Peanut mottle virus (PeMoV) is a pathogenic plant virus of the family Potyviridae. As with other members of this virus family, PeMoV is a flexuous filamentous virus with particles 740–750 nm long. It is transmitted by several species of aphids and by mechanical inoculation. It was first given its name in 1965 when it was isolated from peanuts (Arachis hypogaea) in Georgia, United States.

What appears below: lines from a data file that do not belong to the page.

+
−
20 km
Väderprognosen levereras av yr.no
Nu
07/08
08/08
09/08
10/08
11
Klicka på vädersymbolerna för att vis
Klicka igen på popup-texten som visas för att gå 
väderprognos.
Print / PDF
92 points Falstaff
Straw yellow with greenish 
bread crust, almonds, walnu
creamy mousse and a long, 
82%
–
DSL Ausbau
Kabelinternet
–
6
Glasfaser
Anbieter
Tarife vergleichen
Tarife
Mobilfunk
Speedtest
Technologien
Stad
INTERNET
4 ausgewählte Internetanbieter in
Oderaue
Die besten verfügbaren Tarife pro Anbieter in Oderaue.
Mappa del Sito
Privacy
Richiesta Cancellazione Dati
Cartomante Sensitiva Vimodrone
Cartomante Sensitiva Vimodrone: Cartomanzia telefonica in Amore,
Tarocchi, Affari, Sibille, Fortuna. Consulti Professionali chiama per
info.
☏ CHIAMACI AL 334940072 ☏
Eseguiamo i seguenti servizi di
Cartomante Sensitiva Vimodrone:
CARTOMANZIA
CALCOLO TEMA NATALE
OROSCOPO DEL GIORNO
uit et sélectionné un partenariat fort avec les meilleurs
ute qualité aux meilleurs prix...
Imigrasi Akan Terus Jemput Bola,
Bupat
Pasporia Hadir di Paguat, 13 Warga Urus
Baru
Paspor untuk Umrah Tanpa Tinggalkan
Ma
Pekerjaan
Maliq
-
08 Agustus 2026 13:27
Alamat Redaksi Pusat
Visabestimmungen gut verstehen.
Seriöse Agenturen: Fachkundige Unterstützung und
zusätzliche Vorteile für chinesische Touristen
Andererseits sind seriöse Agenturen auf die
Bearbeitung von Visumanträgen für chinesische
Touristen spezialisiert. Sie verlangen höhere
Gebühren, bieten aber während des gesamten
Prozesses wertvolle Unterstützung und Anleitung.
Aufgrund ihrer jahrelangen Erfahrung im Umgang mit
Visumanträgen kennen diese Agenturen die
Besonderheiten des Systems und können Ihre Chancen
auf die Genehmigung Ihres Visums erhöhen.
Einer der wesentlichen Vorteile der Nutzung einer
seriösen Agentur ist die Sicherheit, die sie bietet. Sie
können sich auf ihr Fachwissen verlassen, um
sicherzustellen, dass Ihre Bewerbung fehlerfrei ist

The virus was found to be seed transmitted in its host.

==Host species==
Besides peanuts, the virus is known to infect soybeans (Glycine max), French beans (Phaseolus vulgaris), peas (Pisum sativum), and various weed species of Cassia. Since 1964 it has been identified in East Africa and north-east Australia (in bean) and possible Venezuela, Japan, Malaysia and Bulgaria. Given the fact that PeMoV is seed transmissible in peanuts, the virus could occur anywhere peanuts are grown. In the United States, for example, a survey done in 1975 found the virus in all states where peanuts were grown.

==Symptoms==
The symptoms of the virus in peanuts appear as irregular dark islands on young leaves. The symptoms are not as clear on older leaves and thus can be easily missed even when the virus is in epidemic proportions in the field.

In infected plant cells, the virus makes characteristic potyvirus cylindrical inclusions. that are visible in the light microscope with proper staining.

==Disease control==
A study of the spread of the virus in Georgia showed that the virus moved from infected peanut plants to nearby soybean fields and was only present in soybeans in areas where peanuts were also grown. Thus, the recommended approach to control the virus in peanuts and other susceptible hosts such as soybeans is the planting of PeMoV-free seed.

PeMoV was reported for the first time in 2007 to infect Rhizoma peanuts (A. glabrata) in Georgia. The plant is propagated by cuttings and is a perennial crop. To avoid spread, growers of the perennial plant have to maintain virus free stock and destroy infected fields. If the virus spreads in perennial peanuts in the Southern United States, the plant has the potential to become a reservoir of the virus and increase its spread to field peanut and soybean via aphid transmission.